Legal, compliance and privacy leaders are increasingly concerned about the rapid adoption of Generative AI (GenAI), according to the results of a Gartner survey.

Seventy percent of the 179 leaders surveyed identified rapid GenAI adoption as a significant concern, while the results also indicated several key challenges surrounding GenAI implementation.

The primary concern revolved around the fact that the ease of GenAI adoption and its extensive applicability could pose a problem for assurance teams, limiting their visibility into potential risks.

Secondly, the report indicated a lack of clarity persists among employees regarding the acceptable use of GenAI due to their unfamiliarity with the rules governing its usage.

The report urged legal leaders to establish consensus on prohibited outcomes, institute controls to minimize these occurrences, and endorse acceptable use cases within organizational policies and guidance.

In addition, the growing ubiquity of GenAI tools calls for robust AI governance, but integrating this governance into existing organizational structures presents challenges due to the dispersed expertise and accountability for negative outcomes.

The report recommended legal leaders define clear roles and responsibilities for approvals, policy management, risk assessment, and GenAI training.

Finally, while GenAI holds promise in streamlining repetitive legal tasks, such as research, contract drafting, and summarizing legislation, its output may contain errors.

By aligning AI governance discussions with the identified risks, legal leaders can effectively advocate for comprehensive, cross-functional committees that address security concerns alongside legal and ethical considerations.

The report also recommended legal leaders emphasize instituting mandatory human review of GenAI output, banning the inclusion of enterprise IP or personal information in public tools like ChatGPT, and implementing policies that mandate clear identification of GenAI origin in public outputs.

Elad Schulman, CEO of Lasso Security, says legal leaders can stress the urgency of overcoming risk, security and trust challenges, highlighting that the risks require a unified effort.

“They can argue for the inclusion of security experts in steering committees to address security and safety controls,” he explains.

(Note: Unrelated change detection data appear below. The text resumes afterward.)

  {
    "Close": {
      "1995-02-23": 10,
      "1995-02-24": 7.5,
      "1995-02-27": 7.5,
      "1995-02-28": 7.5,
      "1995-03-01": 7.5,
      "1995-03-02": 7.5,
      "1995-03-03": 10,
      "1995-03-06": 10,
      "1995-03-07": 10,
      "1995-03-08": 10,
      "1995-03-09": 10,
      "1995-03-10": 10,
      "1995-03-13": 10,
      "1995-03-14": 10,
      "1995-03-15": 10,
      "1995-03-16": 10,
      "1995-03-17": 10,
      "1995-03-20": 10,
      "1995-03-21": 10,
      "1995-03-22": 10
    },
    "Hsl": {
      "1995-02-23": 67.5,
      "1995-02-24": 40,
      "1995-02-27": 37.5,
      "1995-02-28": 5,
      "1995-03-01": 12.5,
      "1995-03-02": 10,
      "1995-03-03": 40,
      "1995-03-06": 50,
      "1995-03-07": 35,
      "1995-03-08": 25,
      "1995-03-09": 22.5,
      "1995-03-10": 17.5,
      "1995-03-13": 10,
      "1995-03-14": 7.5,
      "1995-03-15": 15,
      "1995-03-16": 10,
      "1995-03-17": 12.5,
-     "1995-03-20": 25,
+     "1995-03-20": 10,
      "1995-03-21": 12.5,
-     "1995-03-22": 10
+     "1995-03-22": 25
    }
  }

Schulman says to bridge the interim period until new risk management processes are in place, legal leaders can institute temporary controls.

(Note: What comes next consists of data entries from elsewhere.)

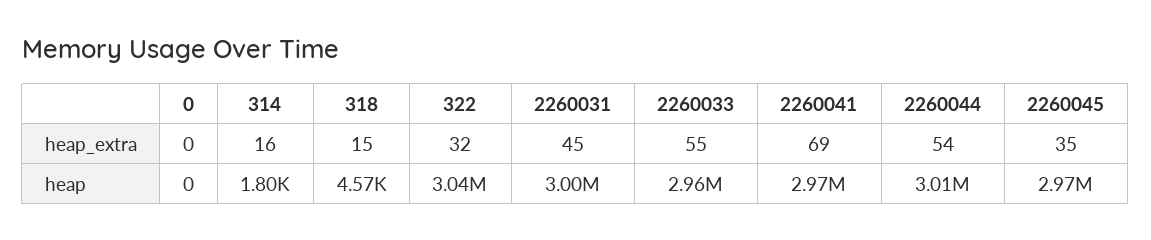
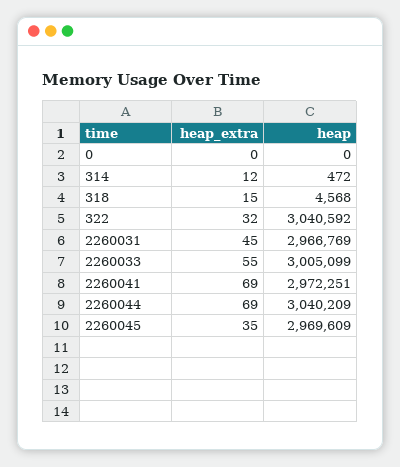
  {
    "0": {
      "heap_extra": 0,
      "heap": 0
    },
    "314": {
-     "heap_extra": 16,
+     "heap_extra": 12,
-     "heap": 1800
+     "heap": 472
    },
    "318": {
      "heap_extra": 15,
      "heap": 4568
    },
    "322": {
      "heap_extra": 32,
      "heap": 3040592
    },
    "2260031": {
      "heap_extra": 45,
-     "heap": 3000000
+     "heap": 2966769
    },
    "2260033": {
      "heap_extra": 55,
-     "heap": 2960000
+     "heap": 3005099
    },
    "2260041": {
      "heap_extra": 69,
      "heap": 2972251
    },
    "2260044": {
-     "heap_extra": 54,
+     "heap_extra": 69,
-     "heap": 3010000
+     "heap": 3040209
    },
    "2260045": {
      "heap_extra": 35,
      "heap": 2969609
    }
  }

“These may include enhanced scrutiny of GenAI-related activities, awareness campaigns, specific guidelines for employees engaging with GenAI tools, and implementation of new security tools,” he says.

Nicole Carignan, vice president of strategic cyber AI at Darktrace, says she agrees cross-functional collaboration is crucial for organizations to be able to harness the benefits of generative AI while ensuring safety and responsibility.

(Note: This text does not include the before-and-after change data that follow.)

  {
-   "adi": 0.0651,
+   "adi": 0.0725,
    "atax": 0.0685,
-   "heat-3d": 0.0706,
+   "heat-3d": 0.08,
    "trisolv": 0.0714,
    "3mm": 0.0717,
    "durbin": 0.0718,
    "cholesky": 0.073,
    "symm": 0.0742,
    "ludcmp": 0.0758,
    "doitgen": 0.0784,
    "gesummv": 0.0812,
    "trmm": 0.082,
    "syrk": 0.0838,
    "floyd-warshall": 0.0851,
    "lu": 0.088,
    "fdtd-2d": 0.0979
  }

“One of the critical challenges in establishing AI governance is that there is not a one size fits all approach, every business will approach this differently,” she says. “Generative AI ultimately requires nuanced usage policies to help manage the risk.”

She notes a variety of stakeholders across the business including risk and compliance teams, chief people/HR officers, CIOs, CISOs and chief AI officers, should be working together to create and implement AI policies.

“Each role will bring a unique view to the issue and collaboration will ensure the benefits of AI can be safely and securely realized while managing and mitigating risks,” Carignan says.

Patrick Harr, CEO at SlashNext, points out given the absence of government AI regulations, organizations are developing corporate governance and management processes to create guardrails for the adoption and use of GenAI within the organization to ensure privacy and compliance is maintained.

“There is a lot of uncertainty with the impact of GenAI and legal, compliance, and privacy leaders concerned with how the usage of GenAI tools is exposing organizations to increased risk of data breaches and regulatory violations,” he says.

He adds AI governance committees are a great way to manage AI usage and establish policies and standards.

“We see these policies vary from usage guidelines to complete restrictions of any AI tools,” Harr explains. “To navigate the uncertainty, legal and privacy leaders can access industry and trade association groups forming AI committees to help industries with similar concerns address concerns and establish policies.”

Schulman adds organizations should oversee data flow and records of processing activities related to GenAI, both inputs and outputs, what is now known as “Shadow AI”.

“This involves actively monitoring and observing, meticulous tracking of every user interaction with GenAI tools to maintain a comprehensive audit trail, as well as proactive, continuous observation and monitoring of data flows associated with GenAI tools, and in every touchpoint,” he explains.